SOURCE RECORDS
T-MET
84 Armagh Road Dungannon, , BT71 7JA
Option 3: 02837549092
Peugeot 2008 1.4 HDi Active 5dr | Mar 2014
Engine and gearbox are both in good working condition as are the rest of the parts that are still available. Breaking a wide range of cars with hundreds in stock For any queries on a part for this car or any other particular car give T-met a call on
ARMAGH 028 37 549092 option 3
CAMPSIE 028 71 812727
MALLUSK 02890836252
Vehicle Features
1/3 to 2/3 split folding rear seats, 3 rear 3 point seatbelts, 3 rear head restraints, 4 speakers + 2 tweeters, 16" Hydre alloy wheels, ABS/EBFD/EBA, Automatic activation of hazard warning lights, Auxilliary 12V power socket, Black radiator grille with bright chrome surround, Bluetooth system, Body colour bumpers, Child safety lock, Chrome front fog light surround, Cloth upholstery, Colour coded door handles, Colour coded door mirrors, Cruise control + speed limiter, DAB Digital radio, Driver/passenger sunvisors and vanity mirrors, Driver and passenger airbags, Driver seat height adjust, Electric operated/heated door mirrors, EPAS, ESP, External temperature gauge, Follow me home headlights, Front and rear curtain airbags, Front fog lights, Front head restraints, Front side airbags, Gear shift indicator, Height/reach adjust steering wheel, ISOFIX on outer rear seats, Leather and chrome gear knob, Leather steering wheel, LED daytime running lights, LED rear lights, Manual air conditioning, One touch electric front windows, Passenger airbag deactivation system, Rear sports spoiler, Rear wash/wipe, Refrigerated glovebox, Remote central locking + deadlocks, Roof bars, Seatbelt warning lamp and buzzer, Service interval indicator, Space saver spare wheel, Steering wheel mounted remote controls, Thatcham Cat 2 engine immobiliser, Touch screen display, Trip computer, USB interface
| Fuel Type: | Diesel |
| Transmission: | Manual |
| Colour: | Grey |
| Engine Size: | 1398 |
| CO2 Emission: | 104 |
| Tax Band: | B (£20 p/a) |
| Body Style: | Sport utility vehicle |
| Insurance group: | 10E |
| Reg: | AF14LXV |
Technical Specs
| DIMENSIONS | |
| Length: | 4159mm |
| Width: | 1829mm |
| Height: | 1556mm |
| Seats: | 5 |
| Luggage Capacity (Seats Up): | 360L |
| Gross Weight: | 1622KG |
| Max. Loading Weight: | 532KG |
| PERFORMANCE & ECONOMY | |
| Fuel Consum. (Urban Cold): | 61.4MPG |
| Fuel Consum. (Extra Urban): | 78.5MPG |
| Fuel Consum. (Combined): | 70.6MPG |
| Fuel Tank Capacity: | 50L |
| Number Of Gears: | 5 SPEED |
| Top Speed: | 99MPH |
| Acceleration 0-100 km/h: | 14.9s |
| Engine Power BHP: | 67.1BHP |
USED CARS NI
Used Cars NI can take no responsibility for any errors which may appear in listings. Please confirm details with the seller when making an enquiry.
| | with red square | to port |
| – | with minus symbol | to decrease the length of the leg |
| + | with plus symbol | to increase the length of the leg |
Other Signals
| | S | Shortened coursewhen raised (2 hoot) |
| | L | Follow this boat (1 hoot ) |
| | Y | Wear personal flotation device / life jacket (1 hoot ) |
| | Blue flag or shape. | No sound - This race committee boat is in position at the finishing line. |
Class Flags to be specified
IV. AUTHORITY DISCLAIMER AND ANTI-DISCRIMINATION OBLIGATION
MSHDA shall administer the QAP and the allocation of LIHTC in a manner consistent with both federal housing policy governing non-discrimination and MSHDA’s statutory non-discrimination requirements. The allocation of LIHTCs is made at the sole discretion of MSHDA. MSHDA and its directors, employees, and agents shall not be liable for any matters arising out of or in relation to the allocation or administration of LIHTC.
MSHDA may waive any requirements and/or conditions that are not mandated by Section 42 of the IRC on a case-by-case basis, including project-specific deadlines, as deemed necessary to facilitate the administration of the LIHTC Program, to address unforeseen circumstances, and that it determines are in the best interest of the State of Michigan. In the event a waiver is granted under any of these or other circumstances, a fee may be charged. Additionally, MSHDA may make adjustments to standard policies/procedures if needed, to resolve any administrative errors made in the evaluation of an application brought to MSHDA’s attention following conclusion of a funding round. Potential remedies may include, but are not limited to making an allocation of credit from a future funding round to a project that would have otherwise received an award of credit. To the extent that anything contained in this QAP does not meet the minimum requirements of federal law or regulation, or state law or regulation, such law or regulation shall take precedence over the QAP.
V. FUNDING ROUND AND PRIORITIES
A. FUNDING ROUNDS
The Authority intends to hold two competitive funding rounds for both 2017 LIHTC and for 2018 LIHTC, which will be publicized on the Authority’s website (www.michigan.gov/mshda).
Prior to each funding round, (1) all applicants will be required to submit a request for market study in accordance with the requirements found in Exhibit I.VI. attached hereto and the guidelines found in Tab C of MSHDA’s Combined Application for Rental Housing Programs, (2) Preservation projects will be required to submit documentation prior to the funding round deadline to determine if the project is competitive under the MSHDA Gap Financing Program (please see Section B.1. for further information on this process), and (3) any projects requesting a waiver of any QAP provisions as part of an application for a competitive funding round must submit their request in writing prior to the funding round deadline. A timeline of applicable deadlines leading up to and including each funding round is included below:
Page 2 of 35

PROBLEM REQUIREMENTS
Transcribe, word for word, the data above from its first line through the line with "Vehicle Features", and include nothing else.

EXERCISE RESPONSE
T-MET
84 Armagh Road Dungannon, , BT71 7JA
Option 3: 02837549092
Peugeot 2008 1.4 HDi Active 5dr | Mar 2014
Engine and gearbox are both in good working condition as are the rest of the parts that are still available. Breaking a wide range of cars with hundreds in stock For any queries on a part for this car or any other particular car give T-met a call on
ARMAGH 028 37 549092 option 3
CAMPSIE 028 71 812727
MALLUSK 02890836252
Vehicle Features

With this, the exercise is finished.